Wood Chip Uses — An Array of Possibilities

Fri February 01, 2019
Jennifer McKevitt - CEG Correspondent

Wood chips are an unusually useful result of all the effort it takes to turn wood and brush into a productive medium. Wood chip uses span variety of applications.

Not only do they serve as handsome, healthy mulch for gardening and landscaping, but they also act as pulp for providing steam in paper mills.

Also, wood chips may be used as a playground material. Chips offer a cushion for falls or jumps, and are more environmentally friendly than rubber, another common playground base. They also smell better.

Wood chips may also play a role in some barbecue cooking. Apple, hickory, cherry, pecan and mesquite are frequently used to lend flavor to foods that benefit from searing or exposure to high heat.
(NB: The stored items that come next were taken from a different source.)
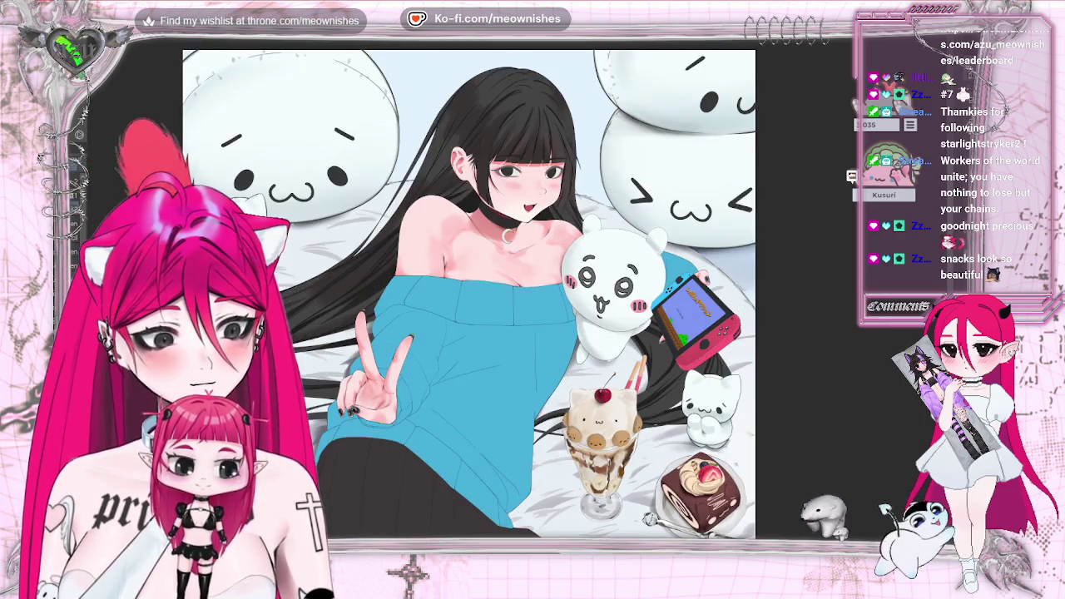
scroll(466, 349, up, 2)
scroll(499, 349, down, 4)
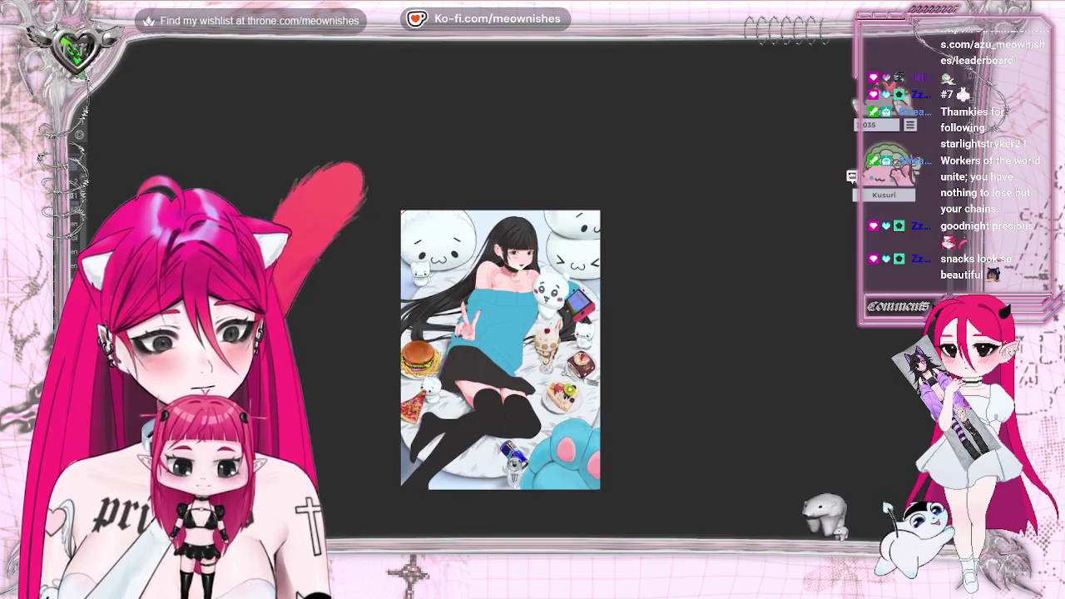
scroll(499, 350, up, 2)
scroll(482, 291, up, 2)
scroll(474, 308, down, 1)
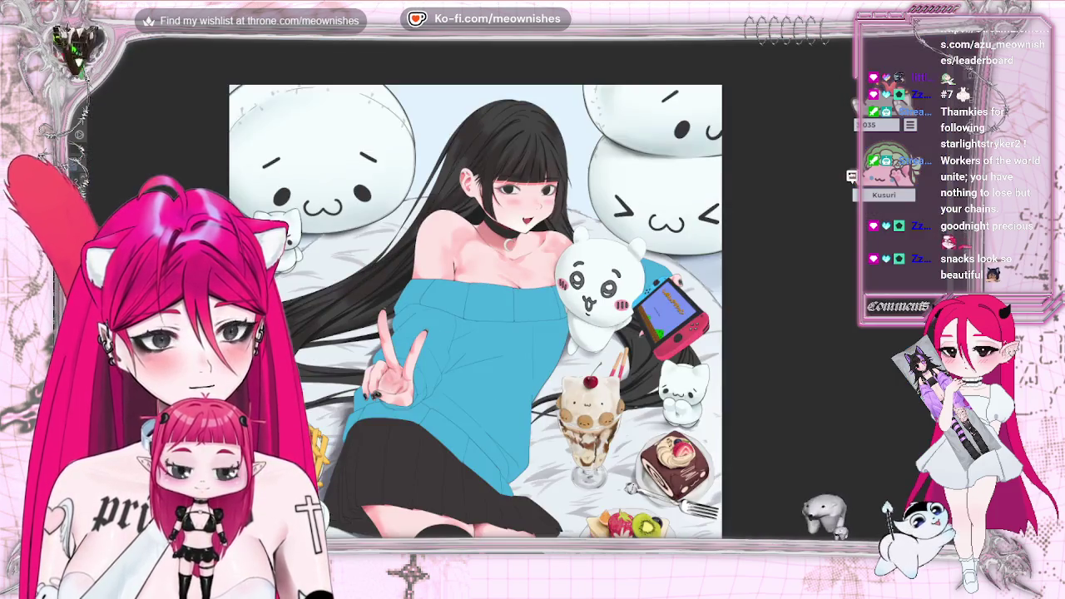
scroll(466, 291, up, 1)
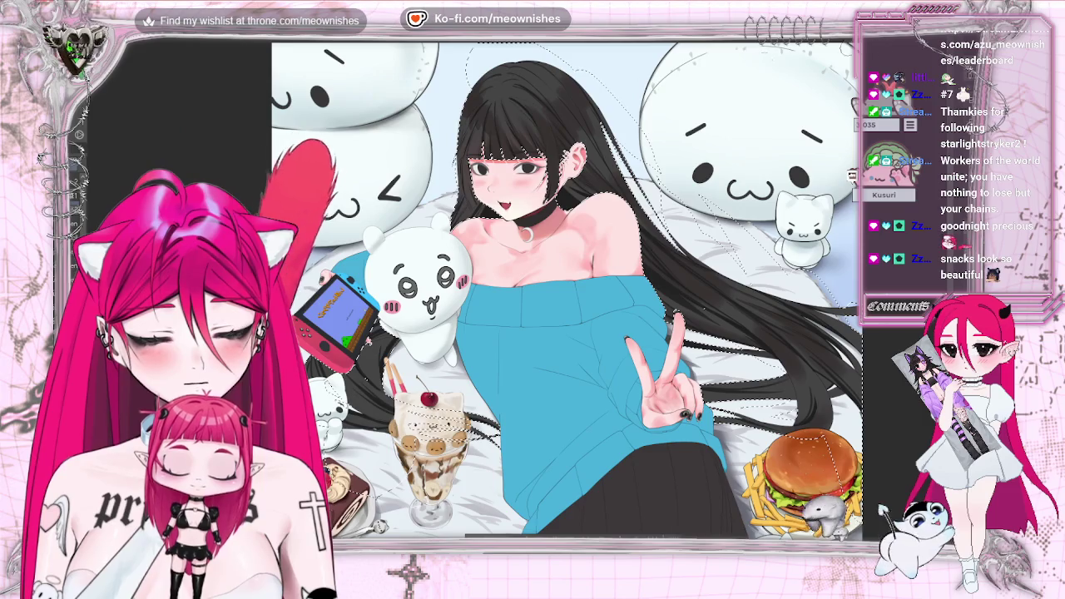
- Flip the view back to unmirrored and zoom in on the girl's face
key(h)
Wood chips can serve as a useful bioreactive material. This is because they inhibit nitrates from seeping into water tiles. And, when subjected to manure-born nitrates, wood chips were shown to reduce the greenhouse gas emission level by 90 percent within a one-month cycle through the action of converting it to ammonium.

Wood chips may also serve as animal bedding. The fresh smell and ease of replacement make it ideal for horses, cows, goats, sheep and chickens to nest in. Shavings and sawdust act as a base for many indoor pets as well, such a hamsters, guinea pigs, mice, rats and chinchillas. However, black walnut has been shown to harmful to horses and other creatures, while pine and cedar is toxic to chinchillas. Always confirm that any wood based medium you use for pet nesting or waste boxes are safe for the animal in question.

Mushroom farmers like wood chips or even sawdust as a growth medium, to which they add previously produced spawn as a starter.

Additionally, wood chips are known to make excellent fuel. Many wood stoves are built to run on wood pellets massed into briquettes. Further, former coal – fueled power plants have frequently been converted to run on wood chips, since chips also burn within steam turbines, and the two materials are comparably priced.

Lastly, wood chips also serve as a bulking agent for industrial composting in municipal waste production. And, you can add them to your home compost heap for use in sweetening the carbon to nitrogen ratio breakdown.